- Work task -
The first line of the entries and each line after it, through the one that contains "instituição voluntária. Isso", are to be duplicated exactly; no picture belongs in the copy.

- Records for this exercise -

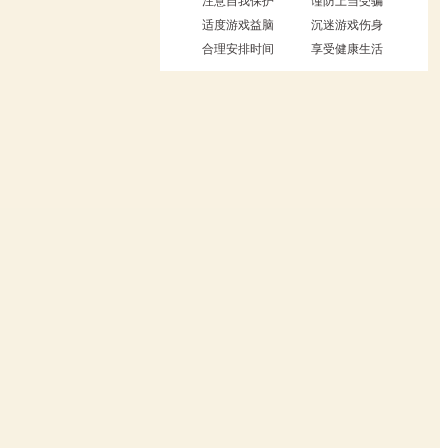
注意自我保护
谨防上当受骗
适度游戏益脑
沉迷游戏伤身
合理安排时间
享受健康生活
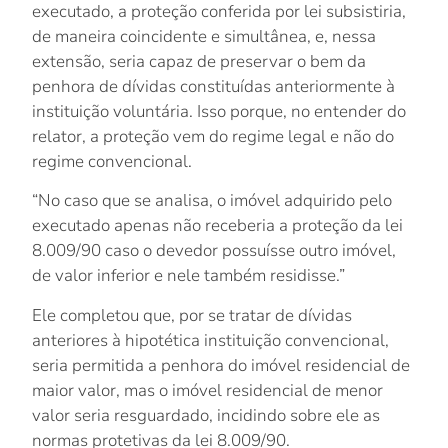
executado, a proteção conferida por lei subsistiria,
de maneira coincidente e simultânea, e, nessa
extensão, seria capaz de preservar o bem da
penhora de dívidas constituídas anteriormente à
instituição voluntária. Isso porque, no entender do
relator, a proteção vem do regime legal e não do
regime convencional.
“No caso que se analisa, o imóvel adquirido pelo
executado apenas não receberia a proteção da lei
8.009/90 caso o devedor possuísse outro imóvel,
de valor inferior e nele também residisse.”
Ele completou que, por se tratar de dívidas
anteriores à hipotética instituição convencional,
seria permitida a penhora do imóvel residencial de
maior valor, mas o imóvel residencial de menor
valor seria resguardado, incidindo sobre ele as
normas protetivas da lei 8.009/90.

- Answer box -
注意自我保护
谨防上当受骗
适度游戏益脑
沉迷游戏伤身
合理安排时间
享受健康生活
executado, a proteção conferida por lei subsistiria,
de maneira coincidente e simultânea, e, nessa
extensão, seria capaz de preservar o bem da
penhora de dívidas constituídas anteriormente à
instituição voluntária. Isso porque, no entender do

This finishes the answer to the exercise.